*** Material provided ***

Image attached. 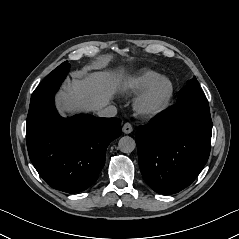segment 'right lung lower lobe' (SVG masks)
Segmentation results:
<instances>
[{
    "instance_id": "1",
    "label": "right lung lower lobe",
    "mask_w": 239,
    "mask_h": 239,
    "mask_svg": "<svg viewBox=\"0 0 239 239\" xmlns=\"http://www.w3.org/2000/svg\"><path fill=\"white\" fill-rule=\"evenodd\" d=\"M55 84L31 98L26 141L30 160L52 188L77 193L98 178L105 150L121 135L118 118H62L54 106Z\"/></svg>"
}]
</instances>
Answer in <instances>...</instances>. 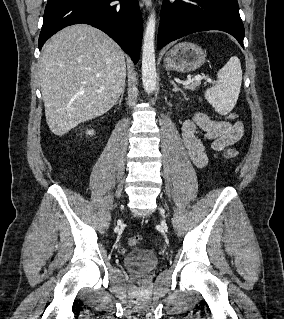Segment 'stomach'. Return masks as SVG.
<instances>
[{
	"instance_id": "stomach-1",
	"label": "stomach",
	"mask_w": 284,
	"mask_h": 319,
	"mask_svg": "<svg viewBox=\"0 0 284 319\" xmlns=\"http://www.w3.org/2000/svg\"><path fill=\"white\" fill-rule=\"evenodd\" d=\"M206 54L201 47L190 42H181L170 49L164 57V66L169 71L188 73L205 63Z\"/></svg>"
}]
</instances>
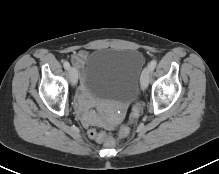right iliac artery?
Listing matches in <instances>:
<instances>
[{
  "label": "right iliac artery",
  "instance_id": "82829eb1",
  "mask_svg": "<svg viewBox=\"0 0 219 174\" xmlns=\"http://www.w3.org/2000/svg\"><path fill=\"white\" fill-rule=\"evenodd\" d=\"M63 66L66 70H68L70 68V64L68 61H64Z\"/></svg>",
  "mask_w": 219,
  "mask_h": 174
}]
</instances>
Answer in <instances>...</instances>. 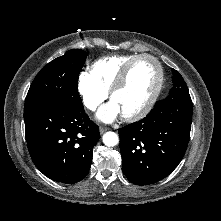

***

*Your goal*: Can you recast the records as a numbered list, starting with the line that contains "right iliac artery?" and going through the end of the records, with blank lines left out? Leave the pictures out of your answer.

*Response below*:
1. right iliac artery?
2. Listing matches in <instances>:
3. <instances>
4. [{
5.   "label": "right iliac artery",
6.   "instance_id": "82829eb1",
7.   "mask_svg": "<svg viewBox=\"0 0 219 174\" xmlns=\"http://www.w3.org/2000/svg\"><path fill=\"white\" fill-rule=\"evenodd\" d=\"M63 66L66 70H68L70 68V64L68 61H64Z\"/></svg>",
8.   "mask_w": 219,
9.   "mask_h": 174
10. }]
11. </instances>
12. Answer in <instances>...</instances>. 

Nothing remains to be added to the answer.